IPmt: Computes the amount of a periodic loan payment that goes towards paying the interest on the loan, rather than paying down the principle. You use it like this:
ipmt(rate, period, number of periods, present value [, future value]) (the stuff in [] is optional).

  • rate is the interest rate per period. If you are working with monthly payments, it will be the annual interest rate divided by 12.
  • period is the current period of the loan. This actually isn't very useful, because if you want to reduce your principle by pre-paying at some point, using this will cause a mis-calculation. I recommend always using the value "1" here.
  • numer of periods is the length of the loan.
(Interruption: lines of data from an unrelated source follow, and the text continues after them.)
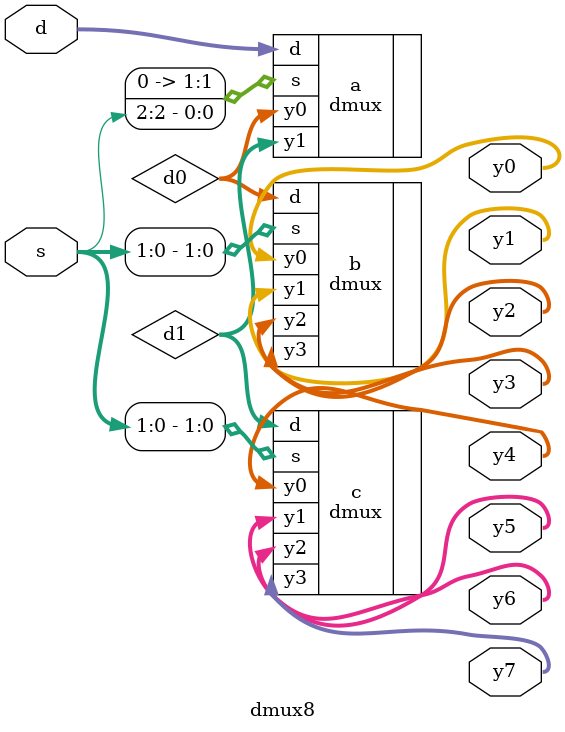
<source format=v>
module dmux8
  #(
    parameter N = 6
  )
  (
    input [N-1:0] d,
    input [2:0] s,
    output [N-1:0] y0, y1, y2, y3, y4, y5, y6, y7
  );
  
  wire [N-1:0] d0, d1;
  // dmux #(.N(N)) - przekazanie do dmux zmiennej lokalnej, w tym przypadku 6
  dmux #(.N(N)) a (.s({1'b0,s[2]}), .d(d), .y0(d0), .y1(d1));
  dmux #(.N(N)) b (.s(s[1:0]), .d(d0), .y0(y0), .y1(y1), .y2(y2), .y3(y3));
  dmux #(.N(N)) c (.s(s[1:0]), .d(d1), .y0(y4), .y1(y5), .y2(y6), .y3(y7));

endmodule

</source>
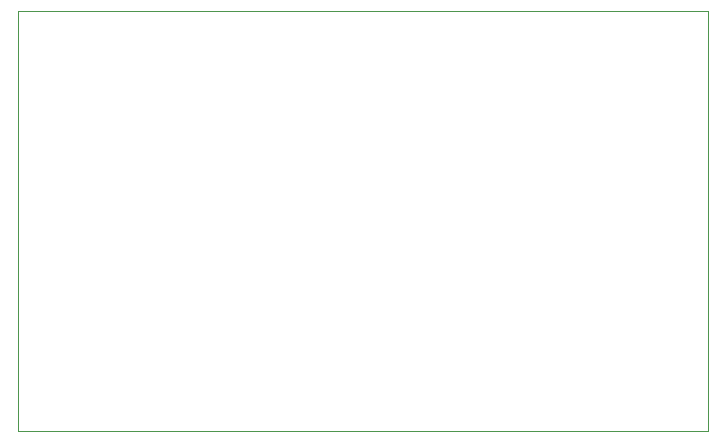
<source format=gbr>
%TF.GenerationSoftware,KiCad,Pcbnew,(6.0.1)*%
%TF.CreationDate,2022-02-07T09:53:41-08:00*%
%TF.ProjectId,kicad intro project,6b696361-6420-4696-9e74-726f2070726f,rev?*%
%TF.SameCoordinates,Original*%
%TF.FileFunction,Profile,NP*%
%FSLAX46Y46*%
G04 Gerber Fmt 4.6, Leading zero omitted, Abs format (unit mm)*
G04 Created by KiCad (PCBNEW (6.0.1)) date 2022-02-07 09:53:41*
%MOMM*%
%LPD*%
G01*
G04 APERTURE LIST*
%TA.AperFunction,Profile*%
%ADD10C,0.100000*%
%TD*%
G04 APERTURE END LIST*
D10*
X124460000Y-81280000D02*
X170180000Y-81280000D01*
X170180000Y-81280000D02*
X175260000Y-81280000D01*
X116840000Y-81280000D02*
X124460000Y-81280000D01*
X175260000Y-116840000D02*
X116840000Y-116840000D01*
X116840000Y-116840000D02*
X116840000Y-81280000D01*
X175260000Y-81280000D02*
X175260000Y-116840000D01*
M02*

</source>
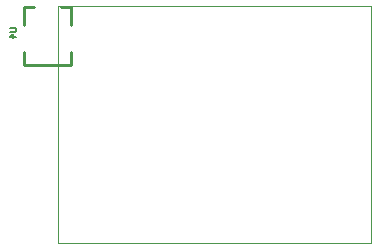
<source format=gbo>
G04 Layer_Color=32896*
%FSAX24Y24*%
%MOIN*%
G70*
G01*
G75*
%ADD18C,0.0100*%
%ADD30C,0.0020*%
%ADD31C,0.0060*%
D18*
X002109Y007313D02*
Y007903D01*
Y005973D02*
Y006403D01*
X003686Y007313D02*
Y007903D01*
Y005973D02*
Y006403D01*
X002109Y005973D02*
X003686D01*
X003336Y007903D02*
X003686D01*
X002109D02*
X002463D01*
D30*
X003250Y000050D02*
Y007950D01*
X013700Y000050D02*
Y007950D01*
X003250D02*
X013700D01*
X003250Y000050D02*
X013700D01*
D31*
X001650Y007200D02*
X001817D01*
X001850Y007167D01*
Y007100D01*
X001817Y007067D01*
X001650D01*
X001850Y006900D02*
X001650D01*
X001750Y007000D01*
Y006867D01*
M02*

</source>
If you are working with monthly payments, this is the number of months (so multiply years by 12).
  • present value is the present value of the loan if you are using period = 1; if you are using period = current period, it is the original loan balance.
  • future value is the target value for the loan (in case you only wanted to pay off part of it). Defaults to 0, which is what pretty much everybody wants.
The function returns how much of the current payment will go towards interest instead of paying down the principle. It returns a negative number when you use it like this because that is the cash-flow model Excel uses. The model follows the perspective of the person paying the loan, so negative numbers are cash flowing away from you.
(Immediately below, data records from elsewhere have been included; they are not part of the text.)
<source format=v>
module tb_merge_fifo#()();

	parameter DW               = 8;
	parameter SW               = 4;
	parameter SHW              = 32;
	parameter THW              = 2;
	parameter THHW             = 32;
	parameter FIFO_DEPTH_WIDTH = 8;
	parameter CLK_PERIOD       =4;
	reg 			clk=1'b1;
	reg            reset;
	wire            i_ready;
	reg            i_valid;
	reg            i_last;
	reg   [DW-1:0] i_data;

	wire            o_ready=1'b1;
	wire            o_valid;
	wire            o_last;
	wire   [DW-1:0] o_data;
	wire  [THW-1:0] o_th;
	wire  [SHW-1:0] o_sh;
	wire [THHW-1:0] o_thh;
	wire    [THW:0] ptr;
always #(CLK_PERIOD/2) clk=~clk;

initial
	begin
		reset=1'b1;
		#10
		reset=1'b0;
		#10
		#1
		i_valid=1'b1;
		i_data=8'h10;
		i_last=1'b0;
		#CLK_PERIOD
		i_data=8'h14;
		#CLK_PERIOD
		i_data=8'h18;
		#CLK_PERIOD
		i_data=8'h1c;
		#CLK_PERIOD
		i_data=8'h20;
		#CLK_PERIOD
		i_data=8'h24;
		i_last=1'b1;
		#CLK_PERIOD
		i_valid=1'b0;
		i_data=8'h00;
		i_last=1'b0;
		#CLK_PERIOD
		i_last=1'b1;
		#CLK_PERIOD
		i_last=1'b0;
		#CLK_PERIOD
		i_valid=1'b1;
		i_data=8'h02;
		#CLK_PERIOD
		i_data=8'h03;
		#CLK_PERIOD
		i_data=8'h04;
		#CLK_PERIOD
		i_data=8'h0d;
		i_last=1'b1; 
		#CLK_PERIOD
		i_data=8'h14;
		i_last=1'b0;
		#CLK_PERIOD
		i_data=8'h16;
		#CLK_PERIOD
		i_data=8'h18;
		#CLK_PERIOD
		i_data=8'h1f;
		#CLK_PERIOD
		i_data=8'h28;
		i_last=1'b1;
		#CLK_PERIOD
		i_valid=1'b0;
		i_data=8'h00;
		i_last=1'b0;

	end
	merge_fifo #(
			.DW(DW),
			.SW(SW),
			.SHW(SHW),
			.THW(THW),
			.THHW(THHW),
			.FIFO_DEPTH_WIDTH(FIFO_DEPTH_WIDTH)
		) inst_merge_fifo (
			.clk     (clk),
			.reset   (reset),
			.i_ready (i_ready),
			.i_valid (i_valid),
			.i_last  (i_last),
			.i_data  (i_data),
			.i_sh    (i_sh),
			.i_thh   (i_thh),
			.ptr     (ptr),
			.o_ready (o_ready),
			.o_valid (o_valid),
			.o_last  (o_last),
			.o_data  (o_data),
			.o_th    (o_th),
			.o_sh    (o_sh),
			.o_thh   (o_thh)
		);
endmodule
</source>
Pmt: Computes the periodic payment amount necessary to pay off a loan in a certain amount of time. Usage:
pmt(rate, number of periods, present value [, future value [, type]])
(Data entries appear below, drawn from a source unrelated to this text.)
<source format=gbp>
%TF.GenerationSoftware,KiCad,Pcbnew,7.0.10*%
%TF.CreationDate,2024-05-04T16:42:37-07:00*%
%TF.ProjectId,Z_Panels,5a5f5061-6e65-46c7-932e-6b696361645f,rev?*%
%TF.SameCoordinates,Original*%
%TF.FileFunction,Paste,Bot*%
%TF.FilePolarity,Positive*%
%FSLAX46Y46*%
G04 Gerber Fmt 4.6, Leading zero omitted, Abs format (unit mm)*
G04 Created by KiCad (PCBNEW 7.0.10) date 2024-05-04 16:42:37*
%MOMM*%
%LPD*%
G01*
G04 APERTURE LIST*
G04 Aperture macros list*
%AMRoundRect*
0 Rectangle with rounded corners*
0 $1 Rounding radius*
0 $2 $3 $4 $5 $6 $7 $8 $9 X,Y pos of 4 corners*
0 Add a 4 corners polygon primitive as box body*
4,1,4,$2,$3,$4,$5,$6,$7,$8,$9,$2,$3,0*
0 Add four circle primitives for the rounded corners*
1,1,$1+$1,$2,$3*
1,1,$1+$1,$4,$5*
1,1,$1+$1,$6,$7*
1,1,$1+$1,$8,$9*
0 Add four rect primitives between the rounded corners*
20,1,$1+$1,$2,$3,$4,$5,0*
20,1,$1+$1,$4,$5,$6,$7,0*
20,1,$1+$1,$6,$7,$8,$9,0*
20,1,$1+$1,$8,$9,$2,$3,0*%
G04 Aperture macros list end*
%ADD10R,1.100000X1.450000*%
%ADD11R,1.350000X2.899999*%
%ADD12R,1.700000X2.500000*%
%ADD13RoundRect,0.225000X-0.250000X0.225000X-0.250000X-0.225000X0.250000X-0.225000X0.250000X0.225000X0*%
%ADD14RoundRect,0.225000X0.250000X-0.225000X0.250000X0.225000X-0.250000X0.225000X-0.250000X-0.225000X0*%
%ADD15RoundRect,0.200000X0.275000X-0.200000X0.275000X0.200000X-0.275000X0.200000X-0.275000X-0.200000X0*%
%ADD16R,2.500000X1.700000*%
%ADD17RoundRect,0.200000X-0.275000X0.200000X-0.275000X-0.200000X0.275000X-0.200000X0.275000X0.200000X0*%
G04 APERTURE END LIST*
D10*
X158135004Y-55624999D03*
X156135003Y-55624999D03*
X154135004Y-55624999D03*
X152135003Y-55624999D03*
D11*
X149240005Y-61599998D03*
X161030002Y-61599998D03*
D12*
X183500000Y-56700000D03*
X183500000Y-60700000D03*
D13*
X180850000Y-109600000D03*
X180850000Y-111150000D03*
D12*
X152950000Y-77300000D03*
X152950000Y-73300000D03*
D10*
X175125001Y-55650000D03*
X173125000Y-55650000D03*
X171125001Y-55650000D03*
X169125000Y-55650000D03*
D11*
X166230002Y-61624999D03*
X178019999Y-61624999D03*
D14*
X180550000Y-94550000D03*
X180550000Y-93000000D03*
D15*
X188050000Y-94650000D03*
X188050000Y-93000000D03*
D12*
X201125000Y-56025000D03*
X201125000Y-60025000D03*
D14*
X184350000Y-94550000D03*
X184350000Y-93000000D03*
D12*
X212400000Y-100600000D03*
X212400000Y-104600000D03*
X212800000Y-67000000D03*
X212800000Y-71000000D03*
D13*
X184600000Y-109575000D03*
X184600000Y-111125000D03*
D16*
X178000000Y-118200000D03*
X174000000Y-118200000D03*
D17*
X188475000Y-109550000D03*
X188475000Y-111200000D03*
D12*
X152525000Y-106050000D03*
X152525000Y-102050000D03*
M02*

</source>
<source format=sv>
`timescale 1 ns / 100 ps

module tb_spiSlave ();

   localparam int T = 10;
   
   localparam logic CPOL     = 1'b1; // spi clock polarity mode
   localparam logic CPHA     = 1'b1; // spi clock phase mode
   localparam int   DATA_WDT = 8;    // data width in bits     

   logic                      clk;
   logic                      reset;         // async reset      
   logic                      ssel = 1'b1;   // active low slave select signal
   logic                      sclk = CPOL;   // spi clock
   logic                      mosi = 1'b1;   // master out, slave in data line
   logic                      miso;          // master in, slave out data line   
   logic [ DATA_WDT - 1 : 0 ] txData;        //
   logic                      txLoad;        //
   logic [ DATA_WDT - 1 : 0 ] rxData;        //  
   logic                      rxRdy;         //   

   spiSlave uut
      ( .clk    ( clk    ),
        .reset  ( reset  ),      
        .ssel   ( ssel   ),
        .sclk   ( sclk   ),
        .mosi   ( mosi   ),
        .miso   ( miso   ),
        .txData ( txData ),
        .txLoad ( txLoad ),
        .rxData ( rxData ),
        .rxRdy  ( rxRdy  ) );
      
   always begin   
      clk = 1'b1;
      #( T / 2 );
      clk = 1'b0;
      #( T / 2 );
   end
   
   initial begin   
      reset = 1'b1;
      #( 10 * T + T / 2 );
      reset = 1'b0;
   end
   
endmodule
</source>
  • rate is the interest rate (per period) of the loan; if you are working with monthly payments, this will be the annual interest rate divided by 12.
  • number of periods is the length of the loan. Again, if you are working with mothly payments, it will be the number of years in the loan multiplied by 12.
  • present value is the size of the loan.
  • future value is not generally needed, but if you only wanted to pay down the loan to a certain amount in that time, you would type that in here; you probably want this to be 0, which is the default.
  • type specifies when payments are due; 0 (default) means payments are due at the end of each period, 1 means payments are due at the beginning of each period.
The function returns how much each payment will be. Since payments are cash flowing away from you, the return value will be negative for this kind of usage. (It could be used to determine monthly income if you lent money to someone else if present value was negative, meaning that the loan moved money away from you.)

These are some of the other functions related to finance that I didn't use:

  • ISPmt: Calculate interest paid during a period of a loan given the interest rate, period to calculate up to, number of periods, and present loan value.
  • Rate: Calculate the interest rate of a loan given the length, periodic payment, and size of the loan.
  • NPer: Calculate the length of a loan given the interest rate, periodic payment, present value, and optionally the future value and payment type (beginning/end of each period).
  • PPmt: Counterpart to IPmt; calculates the amount of principle paid down by a periodic payment given the interest rate, period, number of periods, present value, and optionally the future value and payment type.

Hope this was useful, and happy spreadsheeting!